Dataset content —
▬▬▬

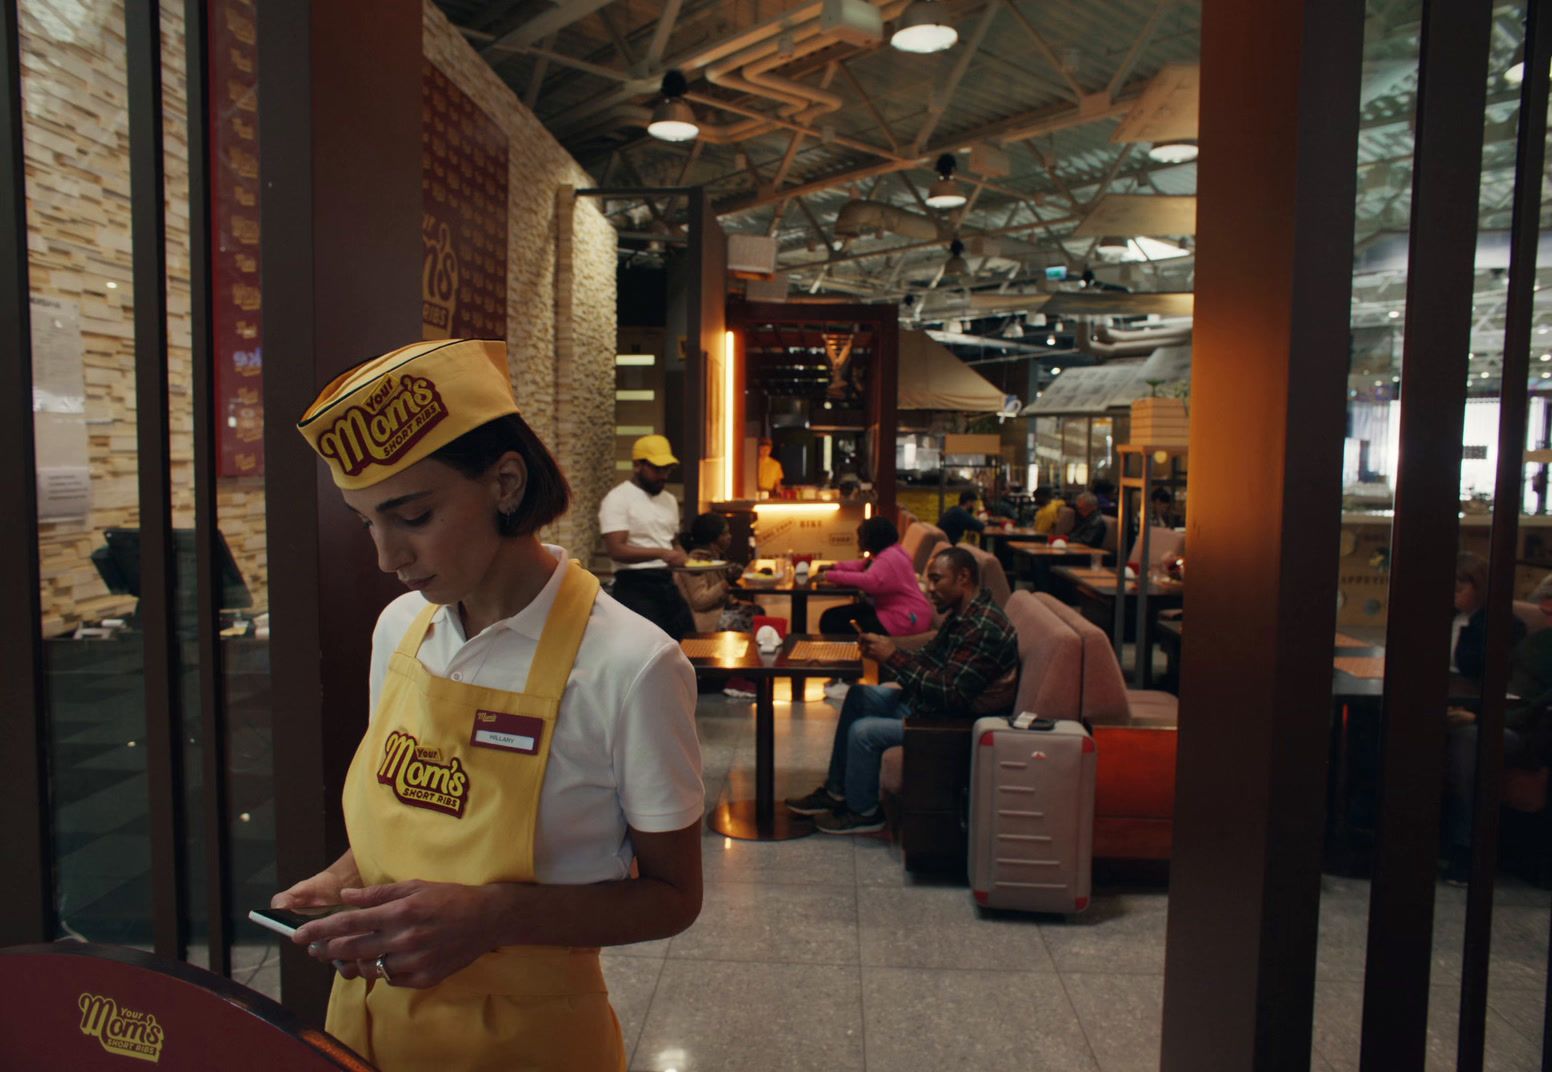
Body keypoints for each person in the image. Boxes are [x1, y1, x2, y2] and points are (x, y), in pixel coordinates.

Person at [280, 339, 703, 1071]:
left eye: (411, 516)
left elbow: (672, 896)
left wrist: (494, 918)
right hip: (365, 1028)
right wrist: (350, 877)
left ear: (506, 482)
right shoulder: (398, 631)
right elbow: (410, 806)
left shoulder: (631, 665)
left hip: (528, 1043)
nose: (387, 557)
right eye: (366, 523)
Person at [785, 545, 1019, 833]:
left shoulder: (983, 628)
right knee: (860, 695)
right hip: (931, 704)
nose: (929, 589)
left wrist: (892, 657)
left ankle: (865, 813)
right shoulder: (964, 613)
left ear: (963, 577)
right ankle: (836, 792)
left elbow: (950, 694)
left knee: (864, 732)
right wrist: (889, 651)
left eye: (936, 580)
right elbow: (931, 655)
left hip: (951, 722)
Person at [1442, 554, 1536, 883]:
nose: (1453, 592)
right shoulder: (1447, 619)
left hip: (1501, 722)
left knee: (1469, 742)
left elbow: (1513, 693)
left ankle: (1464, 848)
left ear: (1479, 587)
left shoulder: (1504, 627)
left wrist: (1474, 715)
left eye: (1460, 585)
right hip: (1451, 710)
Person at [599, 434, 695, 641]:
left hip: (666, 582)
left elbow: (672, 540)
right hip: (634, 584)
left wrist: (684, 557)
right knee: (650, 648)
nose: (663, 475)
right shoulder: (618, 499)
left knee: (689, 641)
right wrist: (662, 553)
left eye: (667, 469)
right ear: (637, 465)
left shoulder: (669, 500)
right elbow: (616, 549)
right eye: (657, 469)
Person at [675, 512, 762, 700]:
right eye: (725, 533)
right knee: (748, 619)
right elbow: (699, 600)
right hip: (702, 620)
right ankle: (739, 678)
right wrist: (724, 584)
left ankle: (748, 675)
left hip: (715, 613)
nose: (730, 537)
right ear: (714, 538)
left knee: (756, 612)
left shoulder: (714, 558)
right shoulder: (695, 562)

▬▬▬

Extract every line from the one containing "left hip: (666, 582)" to the end of the entries, including both of those lines, exactly as given and with nothing added.

left hip: (666, 582)
left elbow: (672, 540)
right hip: (634, 584)
left wrist: (684, 557)
right knee: (650, 648)
nose: (663, 475)
right shoulder: (618, 499)
left knee: (689, 641)
right wrist: (662, 553)
left eye: (667, 469)
right ear: (637, 465)
left shoulder: (669, 500)
right elbow: (616, 549)
right eye: (657, 469)
Person at [675, 512, 762, 700]:
right eye: (725, 533)
right knee: (748, 619)
right elbow: (699, 600)
right hip: (702, 620)
right ankle: (739, 678)
right wrist: (724, 584)
left ankle: (748, 675)
left hip: (715, 613)
nose: (730, 537)
right ear: (714, 538)
left knee: (756, 612)
left shoulder: (714, 558)
right shoulder: (695, 562)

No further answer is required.